Newport Beach City Council discusses fractional home ownership

Newport Beach City Hall.
A study session during a Newport Beach City Council meeting Tuesday focused on fractional homeownership in the city and what other jurisdictions are doing about it.
(Kevin Chang / Staff Photographer)

Newport Beach residential properties owned under fractional agreements — which tend to be used for vacation purposes — have raised concerns from neighbors who say the high turnover rates of those homes’ occupants lead to extra traffic, noise and parking issues.

The complaints have reached City Hall and, at the request of City Councilwoman Diane Dixon, two study sessions have now been held to assess how best to address the concerns. The first session was held in November, with a follow-up this week.

Fractional ownership of a property, as defined by city staff in a report, is “when multiple owners purchase a property and split the allowed time at the property through a formal arrangement. In the fractional model, the allocated time for each owner is based on their percentage of ownership.”

At the November meeting, community development director Seimone Jurjis noted that fractional ownership of real estate is not a new phenomenon and people have long participated in fractional ownership of larger buildings such as apartments or commercial properties.

Jurjis said city officials are able to regulate land use but not ownership of properties throughout the city.

As a follow-up to the November discussion the City Council directed staff to return with information on how neighboring jurisdictions were handling fractional home ownership, which they returned with Tuesday night.

A report prepared by Sagecrest Planning + Environmental, an urban planning agency in Anaheim, included survey data collected from 22 cities throughout the country and how they regulate fractional home ownership.

About 10 properties in Newport Beach are either confirmed or believed to be fractionally owned, according to the report. Jurjis noted one other property was identified after the report was created, bringing that total to 11. Those properties are generally located along the Balboa Peninsula, on Balboa Island and in Corona del Mar.

The survey revealed there isn’t a clear consensus on how to handle these kinds of properties. Sagecrest noted the city of Beverly Hills adopted a moratorium on fractional home ownership that will expire in July 2023.
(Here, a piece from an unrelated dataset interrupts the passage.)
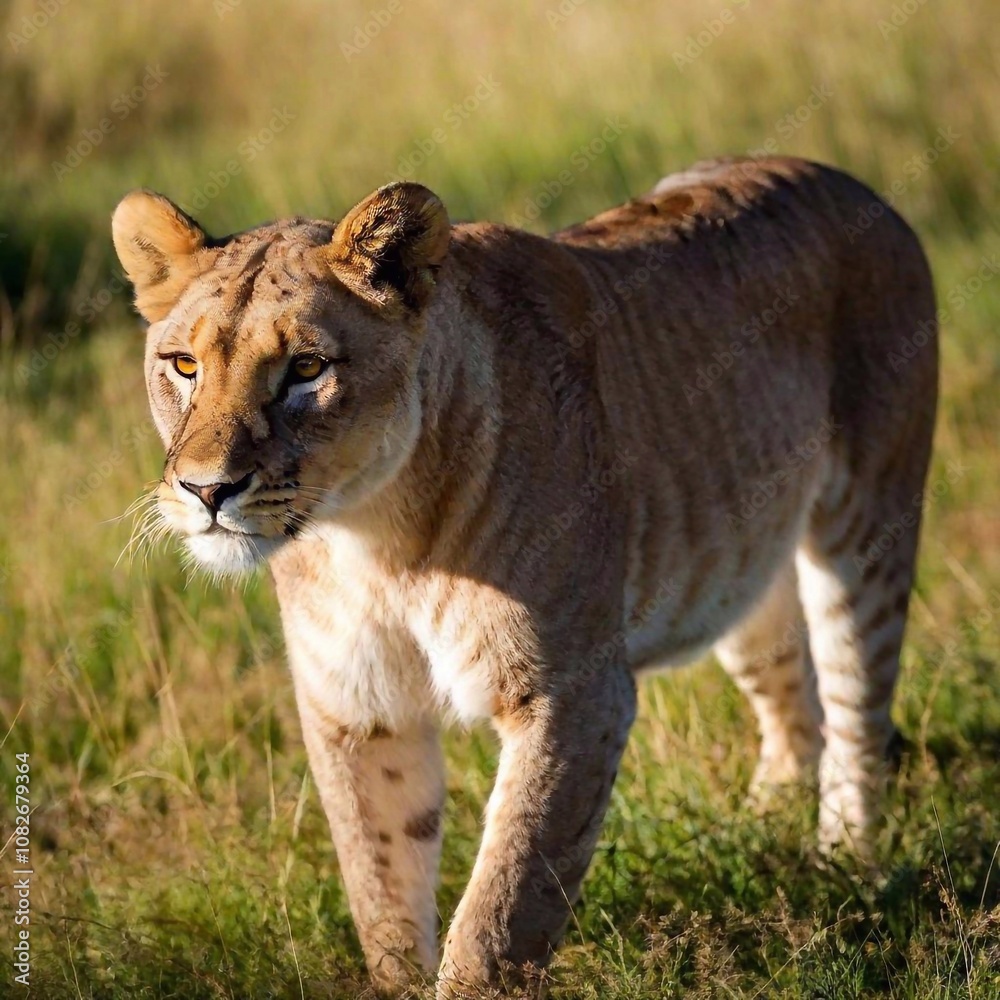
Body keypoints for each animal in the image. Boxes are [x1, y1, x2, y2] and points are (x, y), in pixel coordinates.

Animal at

Thirteen of the 22 cities surveyed consider fractional ownership as timeshare usage. Officials in the cities of Monterey and Carlsbad have existing regulations for those types of properties and enforce them. Seven of the cities who consider the properties to be timeshares do not regulate them and four say they will be revising their definition of a timeshare, according to the report.

Four other municipalities surveyed say they have issued cease and desist letters to people participating in fractional ownership. Three cities are working on updating their codes for timeshares, and one city, St. Helena, is in active litigation with property broker Pacaso, according to the report.

At least a dozen residents that spoke during the public comment portion of Tuesday’s study session were not supportive of fractional home ownership, asked for clearer definitions on timeshares and called on the City Council to regulate such ownerships. One speaker called on property brokers to encourage the purchase of properties in areas where vacation homes were more common, as opposed to residential neighborhoods.

“The quality of life in our city is being commended — even touted — by every candidate running for [City] Council. Every one of them have stated in forums or in written campaign materials that they value and vow to protect the quality of our residential communities,” said Nancy Scarborough. “Please, let’s get an upper hand on this.”

A representative of Pacaso also spoke during the study session, stating that fractional property owners view their vacation homes as “their second homes,” contribute to the local economy and see themselves as members of the community.

Councilman Will O’Neill said he didn’t think that any members of the City Council felt that fractional home ownership is good for communities. “The real question is how do you regulate them in a way that doesn’t have a spillover effect into others?” he asked.

Dixon thanked the residents that turned out to comment at Tuesday’s session and asked staff to come back with information on how to amend city code, whether or not a moratorium should be considered, and to find out what other cities are experiencing in relationship to the impacts fractional ownership has on state housing requirements.